While sometimes it’s hard to avoid conflicts entirely, Bennett said she makes sure the venue does whatever it can to go that extra mile for its guests. It seems to be working; each year, the venue hosts names you know, names you don’t know and names you definitely should know.
“I grew up on pop,” she said. “I love all kinds of music. However, I love how folk music is participatory.”
The festival each summer is just that — participatory. The three-day festival has everything a music lover could want. Taking place from June 28 to June 30 at the Altamont Fairgrounds, Bennett promises there will be “something for everyone” at this year’s festival. Joining the lineup are groups like Emma’s Revolution, Bill Staines, John McCutcheon, Poor Man’s Gambit, Magpie and Mulebone, just to name a few. Parents can kick back and sing along to their favorite tunes while children can join the Great Groove Band if they want a chance to get on the main stage for themselves.

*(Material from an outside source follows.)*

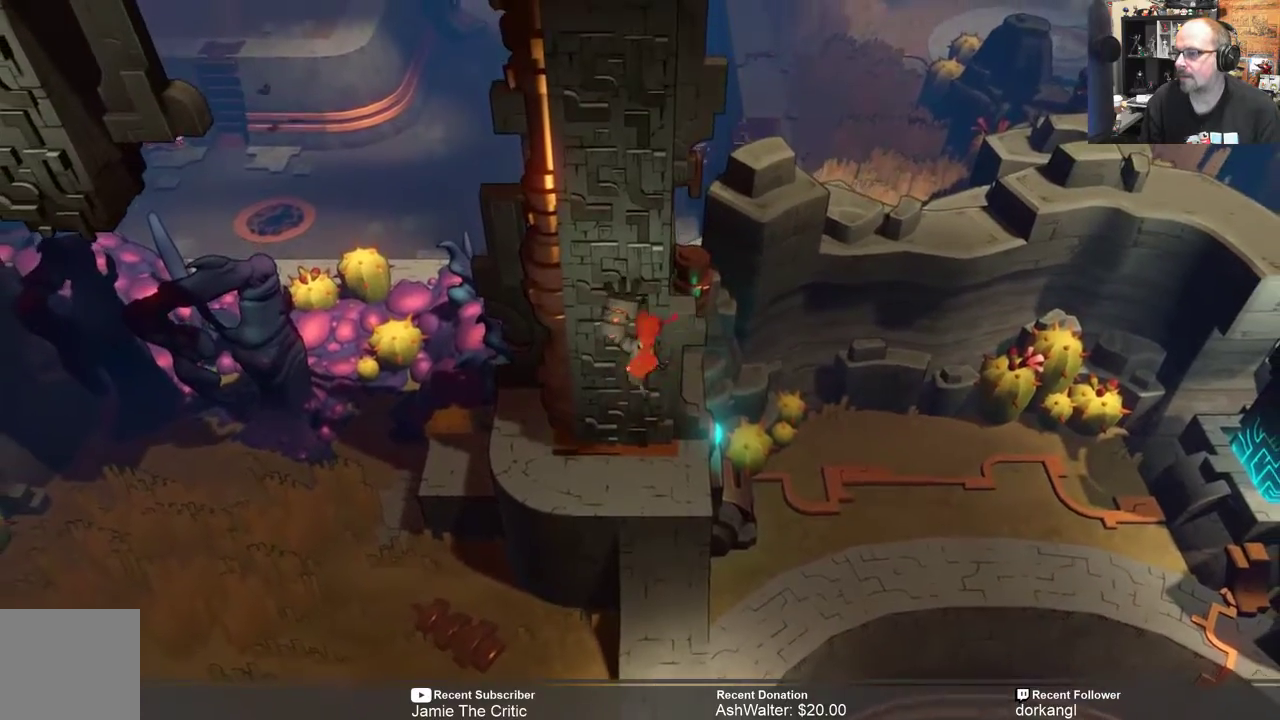
{"buttons": ["R2"], "left_stick": "up", "right_stick": "center", "events": []}
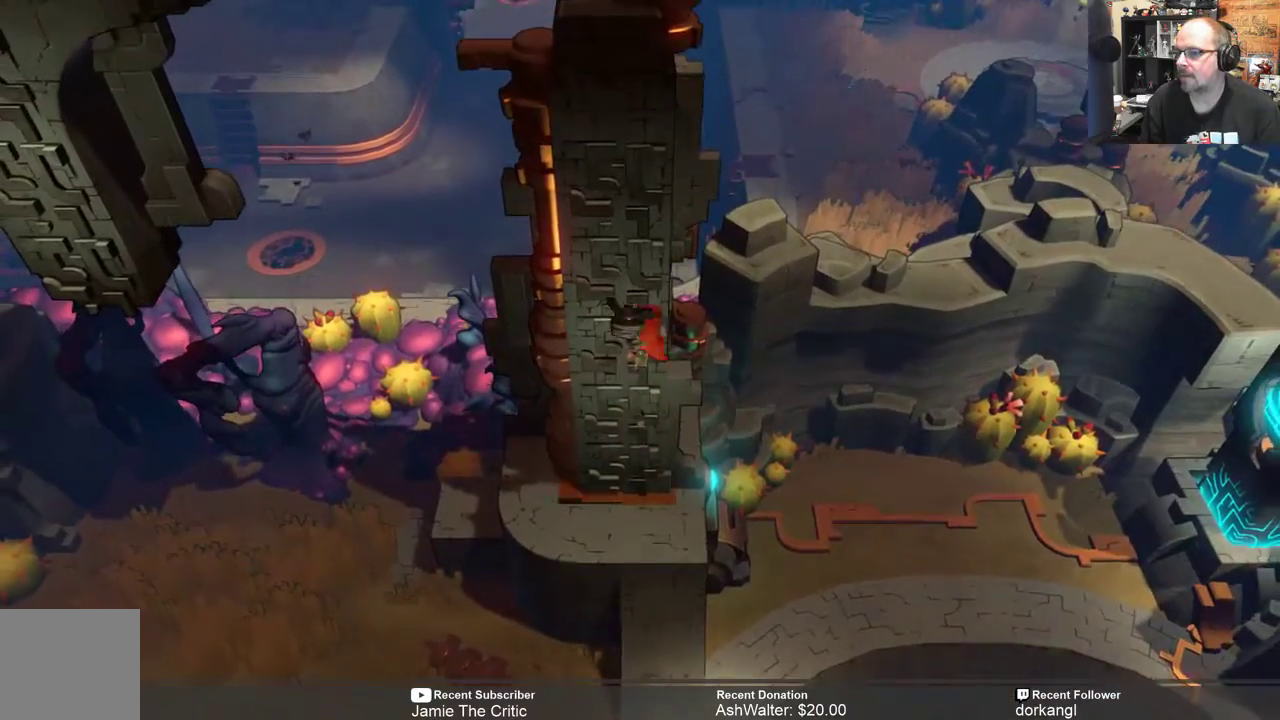
{"buttons": ["R2"], "left_stick": "up", "right_stick": "center", "events": []}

“The Great Groove Band is for children 18 and under,” Bennett explained. “No experience is necessary. We rehearse for two hours a day. On the last day, the students perform a concert on the main stage.”

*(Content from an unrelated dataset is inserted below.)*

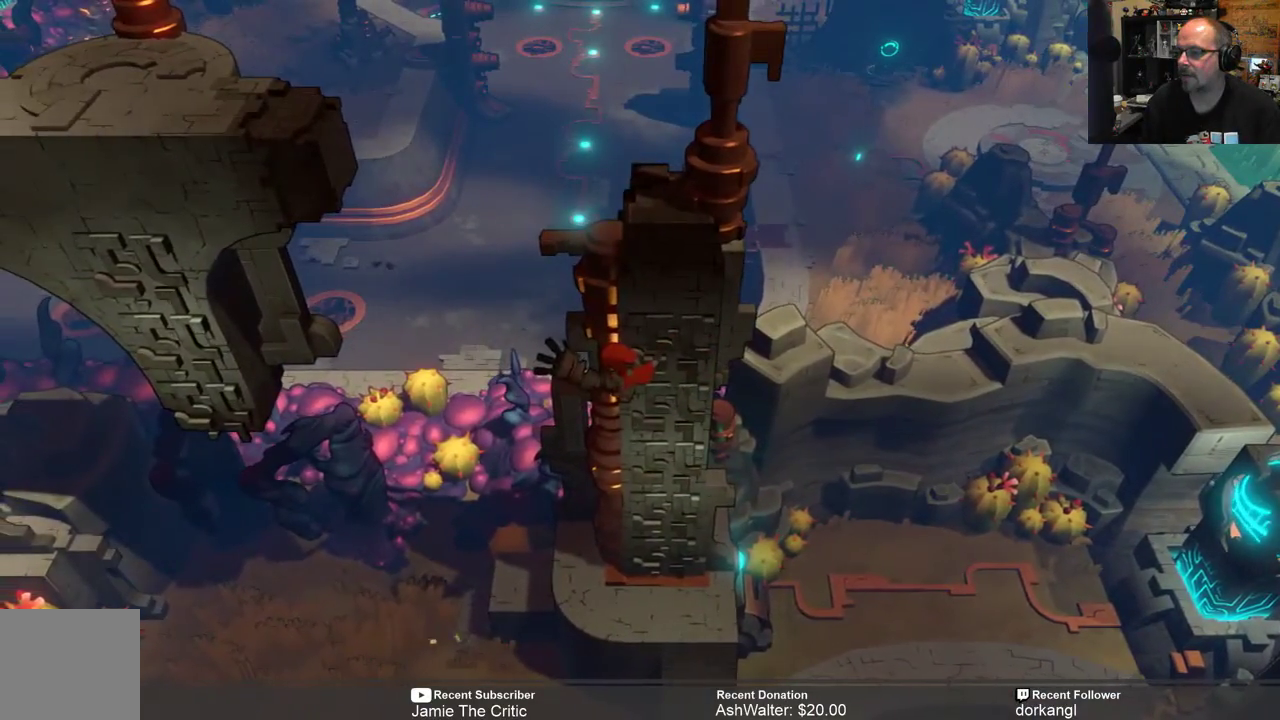
{"buttons": ["R2"], "left_stick": "left", "right_stick": "center", "events": []}
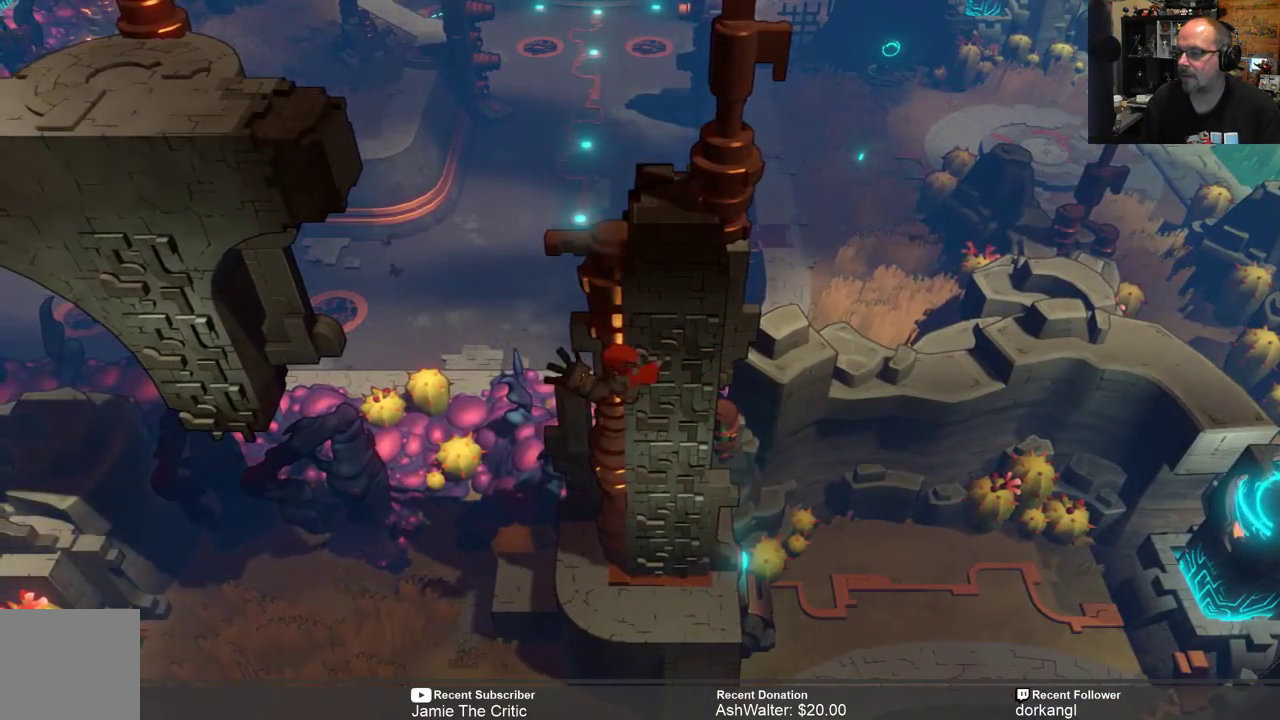
{"buttons": ["A", "R2"], "left_stick": "left", "right_stick": "center", "events": [[300, "A", "down"]]}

Bennett said the concerts are often a hit. By the end of the weekend, the students not only perform a concert, but they’ve learned new skills most of the time and they work together to create something. No stress, no competition, just music.
The adults have their own party too. A nighttime dance is hosted from 11 p.m. to 1 a.m. on festival nights. Bennett said some people come just to attend that, albeit with a nominal fee.
“Music is a tough thing to get an audience in,” she continued. “However, when I go to the festival, I see people of all walks of life coming to hear performers of all different origins. All are enjoying the music and having a great time. The performers listen to others when they’re not on. It’s hard to find that environment in the world these days.”
The feelings of friendship and closeness that the festival — and organization in general — offers is what keeps Bennett coming back year after year.
“Think about a gathering of 1,500 to 2,000 of your closest friends,” she concluded. “These people might not know each other when they walk in. But once you leave, that feeling of community stays with you for a long time. That’s the best thing we have here.”